>>>>>
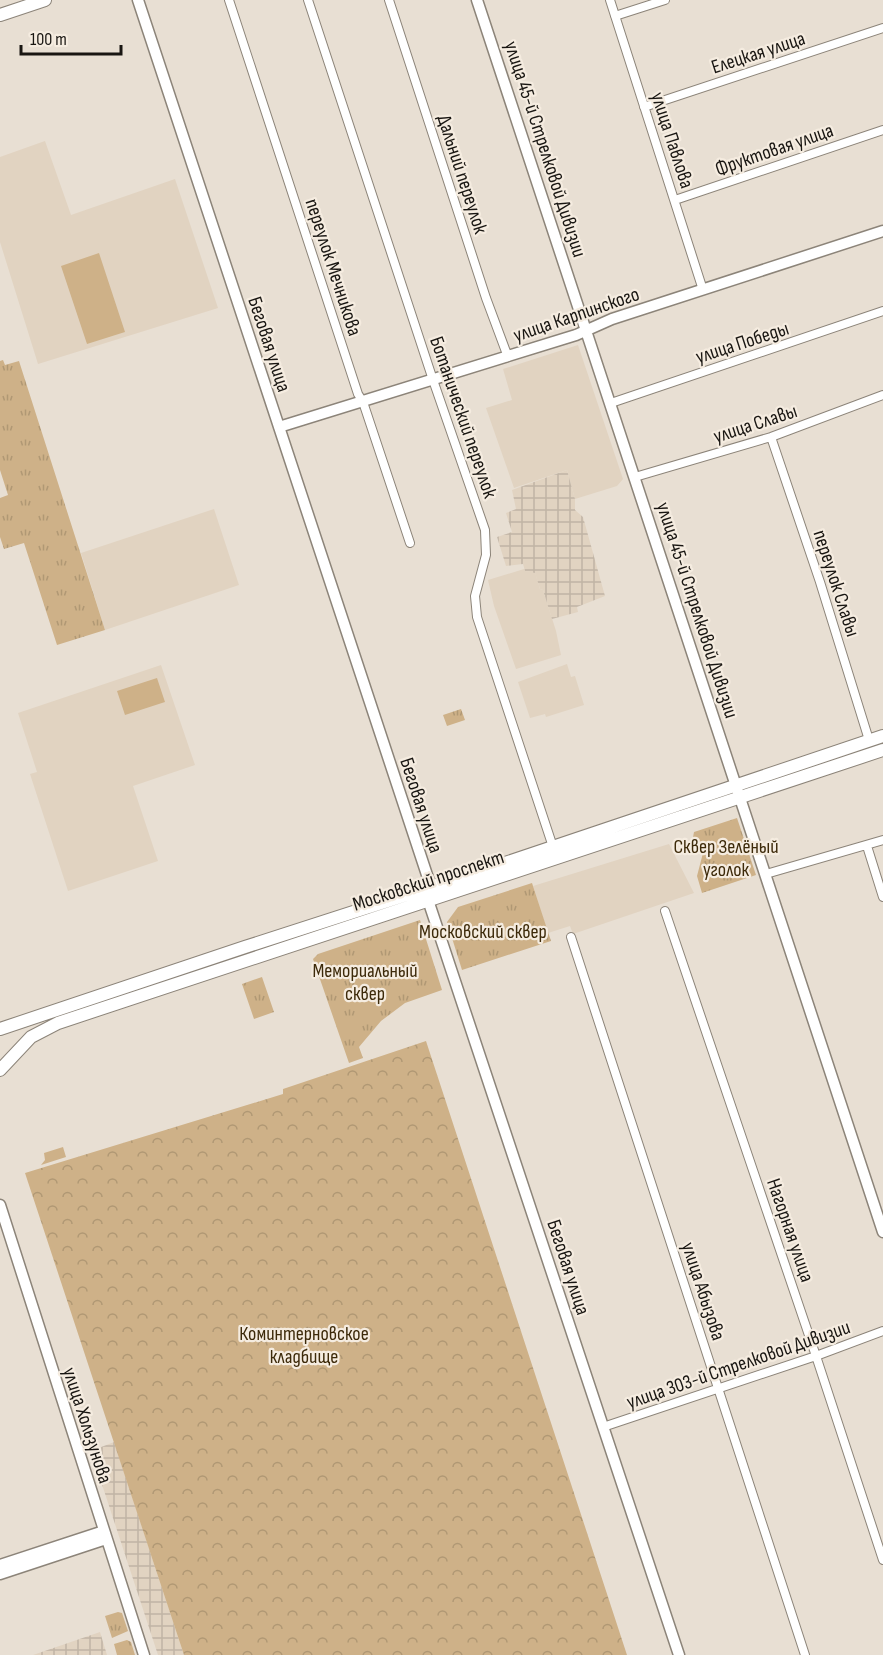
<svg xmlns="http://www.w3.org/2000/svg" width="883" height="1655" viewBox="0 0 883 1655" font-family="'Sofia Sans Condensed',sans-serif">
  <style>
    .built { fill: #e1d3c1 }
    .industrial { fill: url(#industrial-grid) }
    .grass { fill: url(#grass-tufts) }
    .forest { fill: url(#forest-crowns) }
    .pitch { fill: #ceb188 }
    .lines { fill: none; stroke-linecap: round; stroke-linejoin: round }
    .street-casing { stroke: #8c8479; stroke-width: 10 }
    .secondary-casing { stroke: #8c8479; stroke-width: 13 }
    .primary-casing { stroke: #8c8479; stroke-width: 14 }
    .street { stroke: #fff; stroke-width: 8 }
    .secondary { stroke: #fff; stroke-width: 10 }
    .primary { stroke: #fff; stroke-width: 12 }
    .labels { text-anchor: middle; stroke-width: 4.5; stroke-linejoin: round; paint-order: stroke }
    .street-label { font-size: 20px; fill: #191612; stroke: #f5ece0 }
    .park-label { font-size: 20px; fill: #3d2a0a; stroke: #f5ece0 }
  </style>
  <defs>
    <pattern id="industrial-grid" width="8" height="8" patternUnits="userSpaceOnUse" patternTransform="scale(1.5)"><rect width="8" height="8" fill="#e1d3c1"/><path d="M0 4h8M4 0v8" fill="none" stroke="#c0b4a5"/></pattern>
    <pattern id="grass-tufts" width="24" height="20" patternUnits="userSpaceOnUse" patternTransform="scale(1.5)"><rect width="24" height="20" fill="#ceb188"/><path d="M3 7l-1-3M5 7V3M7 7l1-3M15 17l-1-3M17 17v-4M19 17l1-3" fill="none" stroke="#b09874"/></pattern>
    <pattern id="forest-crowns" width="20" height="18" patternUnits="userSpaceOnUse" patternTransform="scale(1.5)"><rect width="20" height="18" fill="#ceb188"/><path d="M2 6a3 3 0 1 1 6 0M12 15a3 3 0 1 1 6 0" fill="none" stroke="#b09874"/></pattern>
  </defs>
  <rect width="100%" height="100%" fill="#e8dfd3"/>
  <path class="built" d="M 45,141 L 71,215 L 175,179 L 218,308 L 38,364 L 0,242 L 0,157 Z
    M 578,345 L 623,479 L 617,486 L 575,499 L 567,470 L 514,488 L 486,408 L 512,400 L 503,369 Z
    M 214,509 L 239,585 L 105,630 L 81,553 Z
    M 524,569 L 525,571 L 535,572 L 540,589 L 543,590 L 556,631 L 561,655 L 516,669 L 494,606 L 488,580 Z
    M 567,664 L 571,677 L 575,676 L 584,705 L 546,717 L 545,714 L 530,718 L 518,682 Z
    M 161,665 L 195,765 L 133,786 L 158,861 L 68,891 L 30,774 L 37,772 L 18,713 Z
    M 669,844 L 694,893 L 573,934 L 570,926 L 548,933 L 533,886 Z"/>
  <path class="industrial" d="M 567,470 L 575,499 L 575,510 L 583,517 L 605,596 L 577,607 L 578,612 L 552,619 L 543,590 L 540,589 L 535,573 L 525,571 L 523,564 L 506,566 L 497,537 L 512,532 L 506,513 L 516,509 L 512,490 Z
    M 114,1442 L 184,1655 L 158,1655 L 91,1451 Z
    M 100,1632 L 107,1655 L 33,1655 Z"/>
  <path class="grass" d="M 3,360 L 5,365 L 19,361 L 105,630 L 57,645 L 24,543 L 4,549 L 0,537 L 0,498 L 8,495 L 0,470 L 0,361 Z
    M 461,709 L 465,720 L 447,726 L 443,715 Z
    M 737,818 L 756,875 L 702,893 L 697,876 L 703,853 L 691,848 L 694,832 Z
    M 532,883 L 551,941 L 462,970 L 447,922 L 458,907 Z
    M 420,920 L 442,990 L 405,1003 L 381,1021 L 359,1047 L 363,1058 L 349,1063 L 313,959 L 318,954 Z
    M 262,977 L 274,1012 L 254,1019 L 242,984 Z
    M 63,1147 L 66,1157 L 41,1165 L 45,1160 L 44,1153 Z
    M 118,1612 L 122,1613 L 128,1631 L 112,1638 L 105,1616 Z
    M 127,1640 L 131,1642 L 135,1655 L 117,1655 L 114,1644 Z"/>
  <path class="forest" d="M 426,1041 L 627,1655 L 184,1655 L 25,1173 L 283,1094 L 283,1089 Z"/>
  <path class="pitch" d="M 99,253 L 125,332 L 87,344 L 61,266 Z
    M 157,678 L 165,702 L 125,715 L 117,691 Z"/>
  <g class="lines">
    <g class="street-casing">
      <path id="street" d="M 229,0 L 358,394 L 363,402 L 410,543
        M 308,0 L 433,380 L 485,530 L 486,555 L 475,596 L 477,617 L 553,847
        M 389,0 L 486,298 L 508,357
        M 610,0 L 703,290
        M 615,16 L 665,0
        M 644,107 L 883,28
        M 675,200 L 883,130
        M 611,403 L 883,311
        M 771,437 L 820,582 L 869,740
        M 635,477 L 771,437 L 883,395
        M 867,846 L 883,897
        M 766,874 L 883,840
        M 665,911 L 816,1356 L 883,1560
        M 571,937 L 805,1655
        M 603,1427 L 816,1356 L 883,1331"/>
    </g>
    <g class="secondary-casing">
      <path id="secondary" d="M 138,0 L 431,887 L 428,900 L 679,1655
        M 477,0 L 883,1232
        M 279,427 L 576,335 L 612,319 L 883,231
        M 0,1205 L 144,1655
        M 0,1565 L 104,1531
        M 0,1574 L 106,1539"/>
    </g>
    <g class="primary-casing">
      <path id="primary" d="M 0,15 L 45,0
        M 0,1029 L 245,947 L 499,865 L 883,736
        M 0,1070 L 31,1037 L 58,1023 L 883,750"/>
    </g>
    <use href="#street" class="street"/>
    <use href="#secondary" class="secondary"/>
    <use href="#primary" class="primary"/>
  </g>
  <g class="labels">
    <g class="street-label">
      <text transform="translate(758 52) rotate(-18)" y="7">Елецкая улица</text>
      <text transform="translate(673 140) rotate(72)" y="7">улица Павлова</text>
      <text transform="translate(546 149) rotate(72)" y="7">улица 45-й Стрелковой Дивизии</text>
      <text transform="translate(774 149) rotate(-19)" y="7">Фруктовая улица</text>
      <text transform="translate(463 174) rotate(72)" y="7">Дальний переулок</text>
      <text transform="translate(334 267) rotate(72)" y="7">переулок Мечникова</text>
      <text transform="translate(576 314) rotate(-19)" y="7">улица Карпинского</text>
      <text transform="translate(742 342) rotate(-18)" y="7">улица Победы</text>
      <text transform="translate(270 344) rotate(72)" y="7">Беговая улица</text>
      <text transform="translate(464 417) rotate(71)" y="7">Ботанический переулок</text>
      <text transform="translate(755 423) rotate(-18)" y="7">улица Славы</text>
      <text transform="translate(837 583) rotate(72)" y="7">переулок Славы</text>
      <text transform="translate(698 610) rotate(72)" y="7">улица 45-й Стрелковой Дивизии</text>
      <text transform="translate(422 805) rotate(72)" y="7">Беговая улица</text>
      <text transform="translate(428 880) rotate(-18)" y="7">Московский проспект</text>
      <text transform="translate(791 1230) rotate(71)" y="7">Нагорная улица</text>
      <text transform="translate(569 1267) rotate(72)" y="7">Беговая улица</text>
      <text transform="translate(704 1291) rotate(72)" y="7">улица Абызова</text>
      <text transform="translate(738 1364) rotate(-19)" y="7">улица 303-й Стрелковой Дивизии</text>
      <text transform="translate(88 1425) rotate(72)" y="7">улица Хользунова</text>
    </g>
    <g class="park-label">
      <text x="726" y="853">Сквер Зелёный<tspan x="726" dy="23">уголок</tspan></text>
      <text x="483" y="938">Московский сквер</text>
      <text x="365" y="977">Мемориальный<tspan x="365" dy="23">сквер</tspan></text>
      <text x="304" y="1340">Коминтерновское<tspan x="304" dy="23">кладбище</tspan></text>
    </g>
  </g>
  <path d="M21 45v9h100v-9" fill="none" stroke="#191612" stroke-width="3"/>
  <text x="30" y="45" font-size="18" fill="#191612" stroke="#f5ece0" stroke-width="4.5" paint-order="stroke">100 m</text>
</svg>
<<<<<
>>>>>
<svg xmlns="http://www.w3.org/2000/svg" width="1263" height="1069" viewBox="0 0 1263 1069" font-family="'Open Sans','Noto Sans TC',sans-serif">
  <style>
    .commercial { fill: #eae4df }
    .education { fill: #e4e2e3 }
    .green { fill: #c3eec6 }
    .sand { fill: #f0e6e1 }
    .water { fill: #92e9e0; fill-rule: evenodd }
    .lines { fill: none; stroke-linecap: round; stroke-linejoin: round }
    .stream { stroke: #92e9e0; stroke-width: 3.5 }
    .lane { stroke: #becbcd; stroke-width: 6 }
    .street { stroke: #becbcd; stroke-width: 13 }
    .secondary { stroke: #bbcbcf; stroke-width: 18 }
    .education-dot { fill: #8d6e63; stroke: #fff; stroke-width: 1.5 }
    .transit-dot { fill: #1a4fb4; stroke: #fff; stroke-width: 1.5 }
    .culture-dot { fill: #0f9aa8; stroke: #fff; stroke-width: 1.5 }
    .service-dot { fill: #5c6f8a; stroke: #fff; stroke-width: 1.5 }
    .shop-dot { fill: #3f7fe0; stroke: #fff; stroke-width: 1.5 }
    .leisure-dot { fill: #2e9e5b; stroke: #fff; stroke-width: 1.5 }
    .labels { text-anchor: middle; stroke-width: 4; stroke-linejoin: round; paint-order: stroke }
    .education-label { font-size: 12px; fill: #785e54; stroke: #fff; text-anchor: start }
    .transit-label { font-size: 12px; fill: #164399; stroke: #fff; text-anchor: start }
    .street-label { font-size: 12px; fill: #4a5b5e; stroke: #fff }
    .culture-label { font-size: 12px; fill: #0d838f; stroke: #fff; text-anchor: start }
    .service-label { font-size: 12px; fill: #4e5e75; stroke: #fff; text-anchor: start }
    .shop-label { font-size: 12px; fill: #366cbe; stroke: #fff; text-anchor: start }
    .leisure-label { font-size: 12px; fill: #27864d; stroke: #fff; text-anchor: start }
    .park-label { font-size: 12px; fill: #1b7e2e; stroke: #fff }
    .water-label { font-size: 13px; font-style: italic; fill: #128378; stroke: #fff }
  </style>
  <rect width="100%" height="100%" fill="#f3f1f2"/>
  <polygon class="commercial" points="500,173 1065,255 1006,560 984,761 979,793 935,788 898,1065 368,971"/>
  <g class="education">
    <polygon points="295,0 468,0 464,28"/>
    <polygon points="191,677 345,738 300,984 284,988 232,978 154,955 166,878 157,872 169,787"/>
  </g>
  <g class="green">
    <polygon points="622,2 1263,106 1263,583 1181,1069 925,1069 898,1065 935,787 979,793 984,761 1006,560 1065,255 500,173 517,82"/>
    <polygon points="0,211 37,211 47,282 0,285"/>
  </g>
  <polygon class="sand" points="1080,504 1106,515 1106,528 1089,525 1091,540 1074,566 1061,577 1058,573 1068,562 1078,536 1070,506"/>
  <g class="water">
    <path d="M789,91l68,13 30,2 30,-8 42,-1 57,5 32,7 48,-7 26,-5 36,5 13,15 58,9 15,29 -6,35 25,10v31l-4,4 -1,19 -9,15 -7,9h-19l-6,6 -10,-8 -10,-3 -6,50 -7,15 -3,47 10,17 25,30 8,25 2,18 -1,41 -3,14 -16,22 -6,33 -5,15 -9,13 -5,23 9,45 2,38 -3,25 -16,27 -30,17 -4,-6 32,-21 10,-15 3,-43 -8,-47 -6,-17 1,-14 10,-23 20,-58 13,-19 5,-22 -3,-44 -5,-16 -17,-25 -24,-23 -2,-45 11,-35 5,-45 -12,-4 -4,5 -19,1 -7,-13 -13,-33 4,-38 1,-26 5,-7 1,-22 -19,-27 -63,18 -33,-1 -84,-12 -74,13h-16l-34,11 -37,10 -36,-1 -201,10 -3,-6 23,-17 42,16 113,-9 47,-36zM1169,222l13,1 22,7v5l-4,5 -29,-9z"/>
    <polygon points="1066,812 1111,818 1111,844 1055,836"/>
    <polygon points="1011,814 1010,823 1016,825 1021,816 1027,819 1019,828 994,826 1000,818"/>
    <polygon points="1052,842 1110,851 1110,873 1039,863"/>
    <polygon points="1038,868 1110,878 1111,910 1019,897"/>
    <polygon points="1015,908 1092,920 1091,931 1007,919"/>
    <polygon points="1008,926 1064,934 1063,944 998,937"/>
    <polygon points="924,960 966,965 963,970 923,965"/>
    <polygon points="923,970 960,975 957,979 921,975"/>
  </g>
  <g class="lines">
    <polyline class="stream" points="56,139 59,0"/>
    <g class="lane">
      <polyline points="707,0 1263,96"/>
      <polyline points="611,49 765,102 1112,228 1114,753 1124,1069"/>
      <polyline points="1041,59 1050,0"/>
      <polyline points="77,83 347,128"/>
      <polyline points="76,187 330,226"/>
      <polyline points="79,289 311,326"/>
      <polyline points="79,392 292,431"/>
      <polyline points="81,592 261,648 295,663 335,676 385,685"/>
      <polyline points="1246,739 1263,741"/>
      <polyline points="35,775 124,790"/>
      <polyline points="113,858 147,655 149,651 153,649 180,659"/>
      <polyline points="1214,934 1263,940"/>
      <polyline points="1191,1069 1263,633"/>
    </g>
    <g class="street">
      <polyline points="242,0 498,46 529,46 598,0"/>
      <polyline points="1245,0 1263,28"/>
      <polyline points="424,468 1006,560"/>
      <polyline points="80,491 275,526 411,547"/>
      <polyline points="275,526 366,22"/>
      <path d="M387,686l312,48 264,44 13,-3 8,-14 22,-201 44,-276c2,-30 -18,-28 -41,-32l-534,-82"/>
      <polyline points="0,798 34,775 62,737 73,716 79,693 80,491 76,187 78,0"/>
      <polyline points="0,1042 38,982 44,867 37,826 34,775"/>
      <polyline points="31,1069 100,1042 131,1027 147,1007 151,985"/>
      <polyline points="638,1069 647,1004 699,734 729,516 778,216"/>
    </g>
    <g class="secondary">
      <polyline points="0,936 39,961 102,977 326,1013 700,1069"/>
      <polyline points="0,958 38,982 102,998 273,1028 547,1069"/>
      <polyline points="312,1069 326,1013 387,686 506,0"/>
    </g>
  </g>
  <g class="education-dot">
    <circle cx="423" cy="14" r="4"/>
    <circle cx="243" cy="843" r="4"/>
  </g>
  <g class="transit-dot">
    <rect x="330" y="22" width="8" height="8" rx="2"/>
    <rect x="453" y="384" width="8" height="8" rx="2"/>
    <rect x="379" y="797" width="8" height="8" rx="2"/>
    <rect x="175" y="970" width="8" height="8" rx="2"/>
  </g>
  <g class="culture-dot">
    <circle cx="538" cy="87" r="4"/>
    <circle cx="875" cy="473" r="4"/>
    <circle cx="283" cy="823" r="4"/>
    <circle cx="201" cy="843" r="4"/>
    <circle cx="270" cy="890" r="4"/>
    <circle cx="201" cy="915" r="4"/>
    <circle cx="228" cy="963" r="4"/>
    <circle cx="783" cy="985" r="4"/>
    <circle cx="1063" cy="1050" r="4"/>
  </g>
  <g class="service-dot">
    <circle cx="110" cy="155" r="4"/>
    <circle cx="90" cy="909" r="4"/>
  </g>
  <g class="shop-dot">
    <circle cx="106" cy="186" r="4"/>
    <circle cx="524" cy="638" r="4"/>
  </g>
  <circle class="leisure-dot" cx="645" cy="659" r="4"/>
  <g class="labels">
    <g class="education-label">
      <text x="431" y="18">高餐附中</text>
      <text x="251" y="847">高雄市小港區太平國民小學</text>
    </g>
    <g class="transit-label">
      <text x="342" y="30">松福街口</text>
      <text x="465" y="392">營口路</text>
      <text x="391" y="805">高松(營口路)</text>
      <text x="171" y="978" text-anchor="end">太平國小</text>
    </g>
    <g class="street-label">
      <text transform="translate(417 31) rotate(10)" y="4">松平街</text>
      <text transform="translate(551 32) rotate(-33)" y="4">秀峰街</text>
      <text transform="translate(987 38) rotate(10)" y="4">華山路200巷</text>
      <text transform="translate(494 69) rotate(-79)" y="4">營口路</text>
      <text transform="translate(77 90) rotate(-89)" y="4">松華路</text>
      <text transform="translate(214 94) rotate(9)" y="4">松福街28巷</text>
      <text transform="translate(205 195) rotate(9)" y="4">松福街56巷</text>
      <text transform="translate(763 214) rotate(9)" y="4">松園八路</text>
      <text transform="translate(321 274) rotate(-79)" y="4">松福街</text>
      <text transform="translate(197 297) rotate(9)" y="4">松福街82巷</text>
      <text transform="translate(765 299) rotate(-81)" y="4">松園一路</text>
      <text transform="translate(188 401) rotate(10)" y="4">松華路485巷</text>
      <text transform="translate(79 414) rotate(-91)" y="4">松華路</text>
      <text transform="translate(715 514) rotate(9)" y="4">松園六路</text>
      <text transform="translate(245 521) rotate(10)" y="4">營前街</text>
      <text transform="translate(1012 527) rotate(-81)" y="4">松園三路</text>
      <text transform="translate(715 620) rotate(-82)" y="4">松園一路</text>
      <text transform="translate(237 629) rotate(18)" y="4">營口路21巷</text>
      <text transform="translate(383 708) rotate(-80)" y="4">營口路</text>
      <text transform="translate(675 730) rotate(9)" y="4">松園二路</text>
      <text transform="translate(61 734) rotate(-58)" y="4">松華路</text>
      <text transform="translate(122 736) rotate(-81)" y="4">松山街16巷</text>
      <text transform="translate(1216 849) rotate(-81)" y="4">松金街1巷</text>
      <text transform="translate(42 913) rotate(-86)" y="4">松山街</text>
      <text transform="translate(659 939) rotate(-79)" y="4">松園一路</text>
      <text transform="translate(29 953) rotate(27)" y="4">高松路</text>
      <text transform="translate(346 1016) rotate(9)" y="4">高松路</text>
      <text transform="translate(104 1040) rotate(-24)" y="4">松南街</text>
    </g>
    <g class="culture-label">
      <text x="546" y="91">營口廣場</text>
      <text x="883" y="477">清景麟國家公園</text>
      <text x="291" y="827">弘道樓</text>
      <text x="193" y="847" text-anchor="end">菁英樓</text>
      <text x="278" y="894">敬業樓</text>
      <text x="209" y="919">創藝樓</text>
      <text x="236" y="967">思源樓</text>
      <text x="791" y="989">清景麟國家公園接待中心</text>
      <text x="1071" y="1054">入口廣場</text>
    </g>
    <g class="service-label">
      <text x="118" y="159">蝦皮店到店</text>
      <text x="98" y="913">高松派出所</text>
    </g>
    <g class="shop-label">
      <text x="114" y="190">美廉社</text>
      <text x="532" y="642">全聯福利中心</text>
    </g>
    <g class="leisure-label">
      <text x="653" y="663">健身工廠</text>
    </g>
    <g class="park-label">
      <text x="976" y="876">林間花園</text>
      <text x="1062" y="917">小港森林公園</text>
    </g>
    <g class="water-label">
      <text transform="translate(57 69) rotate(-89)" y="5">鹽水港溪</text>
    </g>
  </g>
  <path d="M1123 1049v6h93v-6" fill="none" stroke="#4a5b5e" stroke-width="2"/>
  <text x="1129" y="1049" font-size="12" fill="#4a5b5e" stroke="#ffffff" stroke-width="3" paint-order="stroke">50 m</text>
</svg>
<<<<<
### Exercise directions
Across the preceding records, count the lines with the word "viewBox" in them and give that figure alone.

### Answer section
2